GIVEN RECORDS:
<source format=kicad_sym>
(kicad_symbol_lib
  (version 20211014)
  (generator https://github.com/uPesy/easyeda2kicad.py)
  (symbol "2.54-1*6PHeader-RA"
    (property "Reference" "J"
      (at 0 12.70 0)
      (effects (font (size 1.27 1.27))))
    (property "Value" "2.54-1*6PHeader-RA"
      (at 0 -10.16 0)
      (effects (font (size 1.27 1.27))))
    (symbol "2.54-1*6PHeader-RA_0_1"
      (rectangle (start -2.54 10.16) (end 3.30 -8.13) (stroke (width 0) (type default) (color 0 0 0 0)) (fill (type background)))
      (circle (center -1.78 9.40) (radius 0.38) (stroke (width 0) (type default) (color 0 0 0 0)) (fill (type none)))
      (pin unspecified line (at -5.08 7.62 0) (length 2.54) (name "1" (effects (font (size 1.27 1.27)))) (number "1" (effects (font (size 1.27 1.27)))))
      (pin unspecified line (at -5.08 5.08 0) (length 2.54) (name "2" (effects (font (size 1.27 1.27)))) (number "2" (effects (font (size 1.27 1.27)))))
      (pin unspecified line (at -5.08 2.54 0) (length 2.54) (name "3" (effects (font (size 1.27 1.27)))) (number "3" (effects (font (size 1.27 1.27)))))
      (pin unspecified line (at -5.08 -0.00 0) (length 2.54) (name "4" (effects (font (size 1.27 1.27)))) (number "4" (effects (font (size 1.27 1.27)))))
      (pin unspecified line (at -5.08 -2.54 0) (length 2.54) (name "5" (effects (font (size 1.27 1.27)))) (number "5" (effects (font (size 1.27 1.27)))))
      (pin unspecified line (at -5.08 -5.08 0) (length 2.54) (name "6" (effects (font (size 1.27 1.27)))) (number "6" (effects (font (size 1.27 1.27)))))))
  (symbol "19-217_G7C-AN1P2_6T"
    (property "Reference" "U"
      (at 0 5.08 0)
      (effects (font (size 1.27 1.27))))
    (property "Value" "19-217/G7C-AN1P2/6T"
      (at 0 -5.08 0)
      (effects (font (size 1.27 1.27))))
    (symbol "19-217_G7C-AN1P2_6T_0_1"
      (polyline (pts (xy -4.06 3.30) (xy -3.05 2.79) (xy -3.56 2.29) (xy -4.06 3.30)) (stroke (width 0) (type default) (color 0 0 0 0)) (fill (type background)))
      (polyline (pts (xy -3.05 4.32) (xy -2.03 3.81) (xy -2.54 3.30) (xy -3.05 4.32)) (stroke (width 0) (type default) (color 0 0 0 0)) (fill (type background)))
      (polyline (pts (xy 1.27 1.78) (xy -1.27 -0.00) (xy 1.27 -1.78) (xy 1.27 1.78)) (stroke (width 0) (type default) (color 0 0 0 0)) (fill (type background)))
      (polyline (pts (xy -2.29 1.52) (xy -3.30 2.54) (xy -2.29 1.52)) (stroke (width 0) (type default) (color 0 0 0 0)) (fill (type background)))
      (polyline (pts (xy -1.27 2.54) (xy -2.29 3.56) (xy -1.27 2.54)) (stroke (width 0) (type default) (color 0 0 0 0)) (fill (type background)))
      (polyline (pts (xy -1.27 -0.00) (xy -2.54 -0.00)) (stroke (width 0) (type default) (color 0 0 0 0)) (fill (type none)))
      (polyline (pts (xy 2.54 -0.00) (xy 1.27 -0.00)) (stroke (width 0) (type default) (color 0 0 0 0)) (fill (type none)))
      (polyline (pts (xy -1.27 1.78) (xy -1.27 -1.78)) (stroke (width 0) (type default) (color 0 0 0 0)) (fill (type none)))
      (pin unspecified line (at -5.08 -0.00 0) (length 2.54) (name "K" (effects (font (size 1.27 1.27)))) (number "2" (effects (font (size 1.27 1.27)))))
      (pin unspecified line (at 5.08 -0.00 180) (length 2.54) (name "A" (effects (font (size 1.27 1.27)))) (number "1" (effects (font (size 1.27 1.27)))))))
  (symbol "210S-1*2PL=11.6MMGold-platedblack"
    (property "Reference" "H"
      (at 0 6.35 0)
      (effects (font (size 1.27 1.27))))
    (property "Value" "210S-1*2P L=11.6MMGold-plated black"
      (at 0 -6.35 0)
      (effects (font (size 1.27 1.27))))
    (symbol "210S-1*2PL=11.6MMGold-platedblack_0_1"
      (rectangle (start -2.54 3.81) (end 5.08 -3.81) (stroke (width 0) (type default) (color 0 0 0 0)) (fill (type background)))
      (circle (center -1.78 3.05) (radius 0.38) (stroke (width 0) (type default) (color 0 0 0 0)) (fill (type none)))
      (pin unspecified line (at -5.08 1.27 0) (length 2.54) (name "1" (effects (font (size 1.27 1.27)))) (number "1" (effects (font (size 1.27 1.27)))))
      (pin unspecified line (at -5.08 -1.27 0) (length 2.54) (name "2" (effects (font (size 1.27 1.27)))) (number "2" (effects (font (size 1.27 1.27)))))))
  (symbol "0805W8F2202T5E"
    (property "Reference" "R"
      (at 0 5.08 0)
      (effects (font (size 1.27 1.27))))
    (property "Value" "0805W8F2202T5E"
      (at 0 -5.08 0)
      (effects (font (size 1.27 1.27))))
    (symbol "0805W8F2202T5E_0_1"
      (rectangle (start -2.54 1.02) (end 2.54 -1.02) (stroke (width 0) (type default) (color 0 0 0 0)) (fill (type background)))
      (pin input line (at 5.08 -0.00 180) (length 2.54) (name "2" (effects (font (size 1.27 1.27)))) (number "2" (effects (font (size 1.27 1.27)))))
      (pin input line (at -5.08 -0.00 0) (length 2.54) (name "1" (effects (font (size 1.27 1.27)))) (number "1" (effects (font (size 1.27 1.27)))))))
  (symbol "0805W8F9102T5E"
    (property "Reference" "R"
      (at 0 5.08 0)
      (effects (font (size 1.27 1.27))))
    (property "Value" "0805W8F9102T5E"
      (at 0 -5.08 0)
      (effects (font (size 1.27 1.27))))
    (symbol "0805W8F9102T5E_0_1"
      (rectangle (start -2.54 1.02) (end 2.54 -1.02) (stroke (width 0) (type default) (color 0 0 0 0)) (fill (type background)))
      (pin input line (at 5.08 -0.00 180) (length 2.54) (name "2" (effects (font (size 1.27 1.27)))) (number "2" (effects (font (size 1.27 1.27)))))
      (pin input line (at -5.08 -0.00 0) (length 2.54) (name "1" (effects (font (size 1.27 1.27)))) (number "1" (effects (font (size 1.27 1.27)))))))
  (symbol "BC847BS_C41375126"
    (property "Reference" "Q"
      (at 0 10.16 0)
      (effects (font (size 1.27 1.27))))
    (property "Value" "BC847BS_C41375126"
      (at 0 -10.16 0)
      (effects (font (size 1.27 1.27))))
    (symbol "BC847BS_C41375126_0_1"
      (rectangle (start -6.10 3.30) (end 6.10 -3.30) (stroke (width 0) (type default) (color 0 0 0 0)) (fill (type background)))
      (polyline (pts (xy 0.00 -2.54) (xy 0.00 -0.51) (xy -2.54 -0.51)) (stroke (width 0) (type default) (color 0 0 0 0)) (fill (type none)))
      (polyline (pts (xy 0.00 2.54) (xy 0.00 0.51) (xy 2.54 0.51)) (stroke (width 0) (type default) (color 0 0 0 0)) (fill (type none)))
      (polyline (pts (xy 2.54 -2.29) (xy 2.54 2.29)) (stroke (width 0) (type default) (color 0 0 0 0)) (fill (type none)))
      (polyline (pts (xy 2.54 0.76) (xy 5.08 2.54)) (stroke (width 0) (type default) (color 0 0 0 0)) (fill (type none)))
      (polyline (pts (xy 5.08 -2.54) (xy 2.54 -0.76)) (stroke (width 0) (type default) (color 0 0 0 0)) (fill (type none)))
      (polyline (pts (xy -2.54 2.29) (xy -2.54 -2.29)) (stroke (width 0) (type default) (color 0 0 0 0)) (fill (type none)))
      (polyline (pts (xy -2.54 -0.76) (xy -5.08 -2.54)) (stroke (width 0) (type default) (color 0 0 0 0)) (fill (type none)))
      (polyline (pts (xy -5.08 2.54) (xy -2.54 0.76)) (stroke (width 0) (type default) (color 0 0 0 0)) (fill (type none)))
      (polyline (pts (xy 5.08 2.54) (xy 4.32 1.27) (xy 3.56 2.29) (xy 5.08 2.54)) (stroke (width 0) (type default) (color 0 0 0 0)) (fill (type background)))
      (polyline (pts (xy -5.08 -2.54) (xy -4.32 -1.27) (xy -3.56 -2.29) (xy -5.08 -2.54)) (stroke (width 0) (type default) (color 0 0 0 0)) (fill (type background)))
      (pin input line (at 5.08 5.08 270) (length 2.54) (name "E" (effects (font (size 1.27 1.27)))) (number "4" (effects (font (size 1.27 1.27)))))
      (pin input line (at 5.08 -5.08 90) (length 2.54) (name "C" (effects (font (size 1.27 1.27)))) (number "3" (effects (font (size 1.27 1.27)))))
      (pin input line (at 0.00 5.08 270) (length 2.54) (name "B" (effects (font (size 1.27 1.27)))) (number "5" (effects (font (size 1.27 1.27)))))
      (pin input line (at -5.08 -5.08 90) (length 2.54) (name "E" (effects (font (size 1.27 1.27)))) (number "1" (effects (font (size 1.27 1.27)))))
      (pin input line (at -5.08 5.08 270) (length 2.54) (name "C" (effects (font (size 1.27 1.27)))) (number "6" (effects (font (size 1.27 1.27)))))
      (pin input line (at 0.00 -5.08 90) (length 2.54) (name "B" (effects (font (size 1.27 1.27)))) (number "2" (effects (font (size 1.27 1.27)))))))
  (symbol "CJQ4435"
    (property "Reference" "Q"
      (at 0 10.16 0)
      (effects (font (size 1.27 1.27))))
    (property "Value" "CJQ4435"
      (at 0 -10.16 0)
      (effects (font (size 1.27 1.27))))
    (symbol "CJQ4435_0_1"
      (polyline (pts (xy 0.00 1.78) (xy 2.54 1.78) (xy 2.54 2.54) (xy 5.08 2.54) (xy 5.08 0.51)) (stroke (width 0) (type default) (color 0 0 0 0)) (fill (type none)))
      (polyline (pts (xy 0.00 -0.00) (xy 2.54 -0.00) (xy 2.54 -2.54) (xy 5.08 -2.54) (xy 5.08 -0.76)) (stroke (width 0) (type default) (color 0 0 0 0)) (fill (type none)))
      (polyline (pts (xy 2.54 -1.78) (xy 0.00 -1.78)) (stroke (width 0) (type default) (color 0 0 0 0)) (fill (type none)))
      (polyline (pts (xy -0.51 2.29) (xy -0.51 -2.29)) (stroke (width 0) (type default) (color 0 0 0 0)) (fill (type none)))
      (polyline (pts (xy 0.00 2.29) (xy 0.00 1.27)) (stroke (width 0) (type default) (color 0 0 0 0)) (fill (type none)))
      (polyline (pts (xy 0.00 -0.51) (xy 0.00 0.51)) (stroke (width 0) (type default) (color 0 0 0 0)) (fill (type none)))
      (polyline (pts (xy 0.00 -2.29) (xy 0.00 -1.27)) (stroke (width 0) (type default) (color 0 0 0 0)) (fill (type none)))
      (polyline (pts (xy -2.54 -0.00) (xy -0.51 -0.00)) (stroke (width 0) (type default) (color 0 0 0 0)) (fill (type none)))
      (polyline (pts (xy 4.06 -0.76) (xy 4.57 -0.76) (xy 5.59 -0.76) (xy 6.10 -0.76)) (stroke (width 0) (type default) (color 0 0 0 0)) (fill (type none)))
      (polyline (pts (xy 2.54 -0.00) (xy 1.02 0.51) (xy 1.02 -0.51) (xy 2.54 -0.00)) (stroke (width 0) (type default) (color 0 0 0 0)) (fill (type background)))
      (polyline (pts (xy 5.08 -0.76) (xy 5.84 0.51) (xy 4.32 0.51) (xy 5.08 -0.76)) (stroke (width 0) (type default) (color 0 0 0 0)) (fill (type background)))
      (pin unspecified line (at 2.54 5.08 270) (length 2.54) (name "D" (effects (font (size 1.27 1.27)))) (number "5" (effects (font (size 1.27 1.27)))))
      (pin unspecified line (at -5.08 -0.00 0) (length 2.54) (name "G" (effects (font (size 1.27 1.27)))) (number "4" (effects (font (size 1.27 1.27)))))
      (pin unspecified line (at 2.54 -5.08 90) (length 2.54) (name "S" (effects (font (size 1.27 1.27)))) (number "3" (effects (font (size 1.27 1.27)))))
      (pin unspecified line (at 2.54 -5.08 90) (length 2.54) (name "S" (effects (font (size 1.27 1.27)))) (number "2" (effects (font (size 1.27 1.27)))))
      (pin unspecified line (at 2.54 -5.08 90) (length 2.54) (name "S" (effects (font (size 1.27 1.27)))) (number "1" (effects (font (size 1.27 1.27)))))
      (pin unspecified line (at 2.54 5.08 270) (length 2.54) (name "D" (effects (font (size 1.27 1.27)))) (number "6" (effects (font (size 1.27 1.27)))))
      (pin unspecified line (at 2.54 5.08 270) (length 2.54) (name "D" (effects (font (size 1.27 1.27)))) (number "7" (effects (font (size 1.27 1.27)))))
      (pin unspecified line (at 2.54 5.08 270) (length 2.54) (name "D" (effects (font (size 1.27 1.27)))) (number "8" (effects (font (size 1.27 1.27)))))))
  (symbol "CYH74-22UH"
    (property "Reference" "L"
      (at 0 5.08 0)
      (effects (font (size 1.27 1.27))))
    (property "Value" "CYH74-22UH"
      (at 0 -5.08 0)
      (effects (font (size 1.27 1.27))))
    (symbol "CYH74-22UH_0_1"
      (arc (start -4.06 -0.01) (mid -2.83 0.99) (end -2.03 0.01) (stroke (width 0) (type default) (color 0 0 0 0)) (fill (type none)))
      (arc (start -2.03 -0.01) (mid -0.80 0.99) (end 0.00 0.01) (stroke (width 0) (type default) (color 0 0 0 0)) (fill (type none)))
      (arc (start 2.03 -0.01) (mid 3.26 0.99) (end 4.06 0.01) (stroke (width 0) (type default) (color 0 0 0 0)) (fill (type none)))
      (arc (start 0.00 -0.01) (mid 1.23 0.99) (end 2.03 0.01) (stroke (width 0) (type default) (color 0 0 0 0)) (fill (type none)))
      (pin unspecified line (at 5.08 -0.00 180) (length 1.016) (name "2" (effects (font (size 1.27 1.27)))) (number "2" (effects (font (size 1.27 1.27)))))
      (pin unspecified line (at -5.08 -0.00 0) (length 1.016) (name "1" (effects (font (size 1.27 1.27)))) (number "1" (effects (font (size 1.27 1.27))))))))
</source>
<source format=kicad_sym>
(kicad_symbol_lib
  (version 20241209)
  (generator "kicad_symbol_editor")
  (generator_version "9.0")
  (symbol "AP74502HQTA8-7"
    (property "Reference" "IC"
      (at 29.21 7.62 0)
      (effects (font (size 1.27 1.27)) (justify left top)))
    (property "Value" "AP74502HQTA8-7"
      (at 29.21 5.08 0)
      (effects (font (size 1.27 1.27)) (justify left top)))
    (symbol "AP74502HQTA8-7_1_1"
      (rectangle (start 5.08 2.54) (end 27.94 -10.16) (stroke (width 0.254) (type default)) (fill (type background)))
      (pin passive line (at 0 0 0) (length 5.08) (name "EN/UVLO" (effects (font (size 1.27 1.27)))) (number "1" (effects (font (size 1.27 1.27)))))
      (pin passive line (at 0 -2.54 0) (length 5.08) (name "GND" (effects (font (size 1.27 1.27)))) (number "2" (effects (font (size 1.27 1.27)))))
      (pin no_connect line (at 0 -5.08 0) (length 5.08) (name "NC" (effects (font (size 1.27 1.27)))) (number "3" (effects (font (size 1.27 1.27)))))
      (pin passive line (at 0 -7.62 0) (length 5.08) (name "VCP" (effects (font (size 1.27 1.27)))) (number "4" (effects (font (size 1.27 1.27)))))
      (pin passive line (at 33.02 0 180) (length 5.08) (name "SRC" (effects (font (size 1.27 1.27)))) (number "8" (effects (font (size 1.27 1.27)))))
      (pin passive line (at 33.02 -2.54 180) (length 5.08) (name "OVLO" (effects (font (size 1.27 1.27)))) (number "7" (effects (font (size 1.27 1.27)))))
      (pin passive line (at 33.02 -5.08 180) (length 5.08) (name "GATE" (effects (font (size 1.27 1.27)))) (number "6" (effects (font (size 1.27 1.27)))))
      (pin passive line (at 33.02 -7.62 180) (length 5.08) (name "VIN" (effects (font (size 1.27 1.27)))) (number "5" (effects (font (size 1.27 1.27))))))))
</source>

EXERCISE DIRECTIONS:
Copy each line of the entries that includes the word "radius".

TASK OUTPUT:
      (circle (center -1.78 9.40) (radius 0.38) (stroke (width 0) (type default) (color 0 0 0 0)) (fill (type none)))
      (circle (center -1.78 3.05) (radius 0.38) (stroke (width 0) (type default) (color 0 0 0 0)) (fill (type none)))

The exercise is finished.